Difícil é externar o pensamento de maneira que nos façamos entender, sem magoar, nem ofender, sem tolher a liberdade de quem está ao nosso lado e pensa de maneira completamente diferente. Quino (Joaquín Salvador Lavado Tejón/1932), esse argentino fantástico e sua criação onipresente a menina Mafalda, talvez seja um dos grandes mestres em expressar opiniões relevantes. (Recentemente, contudo me descobri perdidamente apaixonada pelo Rei Julian (O Rei dos Lêmures) da Trilogia Madagascar (DreamWorks) que aliás, faço sincero convite para que conheçam a comunidade “Rei Julian: o Sábio,” de onde tirei o magnífico poema do Bocó!)  

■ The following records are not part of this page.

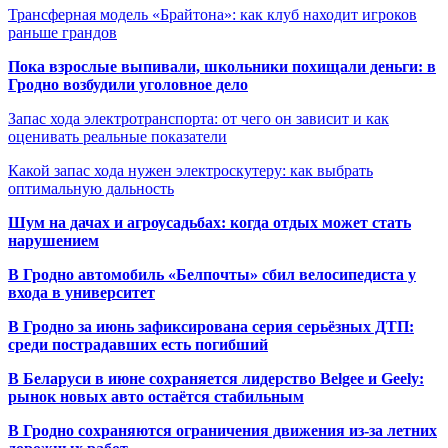
Трансферная модель «Брайтона»: как клуб находит игроков
раньше грандов
Пока взрослые выпивали, школьники похищали деньги: в
Гродно возбудили уголовное дело
Запас хода электротранспорта: от чего он зависит и как
оценивать реальные показатели
Какой запас хода нужен электроскутеру: как выбрать
оптимальную дальность
Шум на дачах и агроусадьбах: когда отдых может стать
нарушением
В Гродно автомобиль «Белпочты» сбил велосипедиста у
входа в университет
В Гродно за июнь зафиксирована серия серьёзных ДТП:
среди пострадавших есть погибший
В Беларуси в июне сохраняется лидерство Belgee и Geely:
рынок новых авто остаётся стабильным
В Гродно сохраняются ограничения движения из-за летних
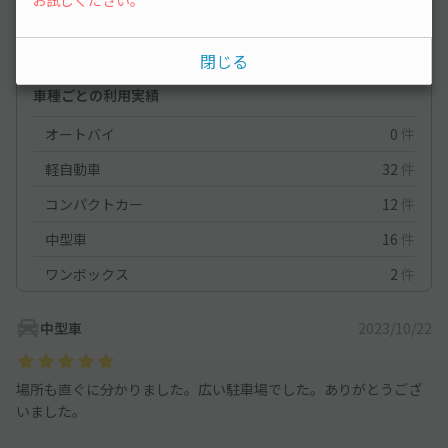
満足度
5
立地
4
閉じる
停めやすさ
5
駐車料金
5
車種ごとの利用実績
オートバイ
0
件
軽自動車
32
件
コンパクトカー
12
件
中型車
16
件
ワンボックス
2
件
中型車
2023/10/22
場所も直ぐに分かりました。広い駐車場でした。ありがとうござ
いました。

Graças a Internet e há esses tempos ultra-notáveis, abriram-se possibilidades ilimitadas de manifestações de toda ordem ou da falta dela! Propiciando voz e vez tanto aos excluídos ou revoltados quanto aos cheios de atitudes ou inteligência acima da média, criou-se esse espaço incrível de notoriedade instantânea tanto aos vagabundos errantes quanto aos gênios incompreendidos e obviamente, as pessoas comuns, como eu e você. De repente qualquer acontecimento, desde uma fatalidade que envolva membros da “nossa aldeia,” quanto a um evento festivo que aflua dezenas de “índios de várias tribos,” faz desabrochar o desejo irrefreável de compartilhar nossos pensamentos para o mundo inteiro ouvir! De repente torna-se vital despejar o montante de teorias reprimidas para impressionar quem quer que seja. E envolvemo-nos em fóruns e discussões, que de saída não dominamos nem a primeira linha do assunto principal, inserindo conclusões precipitadas, julgamentos imprecisos, xingamentos ou acusações, descambando às vezes em intermináveis bate bocas, na tentativa de sobrepujar nosso posicionamento em cima dos demais envolvidos na questão ou no grupo, utilizando-se quando da escassez de argumentos plausíveis, de linguagem carregada de termos ofensivos ou chulos.

É de Cícero (Marco Túlio Cícero 106 A.C a 43. A.C), filósofo, escritor e político romano, de quem busco a citação: (...) “Do mesmo modo que o campo por mais fértil que seja sem cultivo não pode dar frutos, assim é o espírito sem estudo.” Mas o que isso significa afinal de contas, você deve estar se indagando? Buscar referencial na filosofia para poder externar minha opinião quando me der vontade? Socorrer-me ao dicionário Aurélio e a termos impolutos para impressionar a Professora? Solicitar “encarecidamente” ao Portal de Notícias da minha preferência, que o Senhor Editor revise meu comentário antes de publicar, substituindo-o por sinônimos que causem forte impressão de intelectualidade a concorrência? Não amiguinho (a), o que quero dizer com todo carinho é que na “horinha h” em que você for transcrever seu pensamento, (elogio ou crítica), sua opinião (favorável ou antagônica ao contexto), “seu pitakinho,” analise-o minuciosamente antes de clicar a tecla enviar, ainda que seja de direito constitucional a liberdade suprema de expressão em território nacional, ou até em outros idiomas e países se for o caso e você os dominá-los com maestria.

“Nada é mais poderoso do que uma ideia que chegou no tempo certo.” Victor Hugo (1802-1885), célebre escritor francês já indicava o caminho a ser percorrido. Mas acontece todo dia, no afã de externarmos nossos sentimentos cometemos injustiças irreparáveis, além de assassinatos linguísticos! Revise, apague, corrija, não divulgue ideias que depois de expostas irão colocar você numa armadilha cujo resultado pode ser catastrófico. Ser inteligente meu camaradinha é acima de tudo, reconhecer também em você aqueles defeitos que julgávamos existir somente nos nossos inimigos, concorrentes ou opositores, seja do que for... ou... de qual lado estiverem de quaisquer batalhas!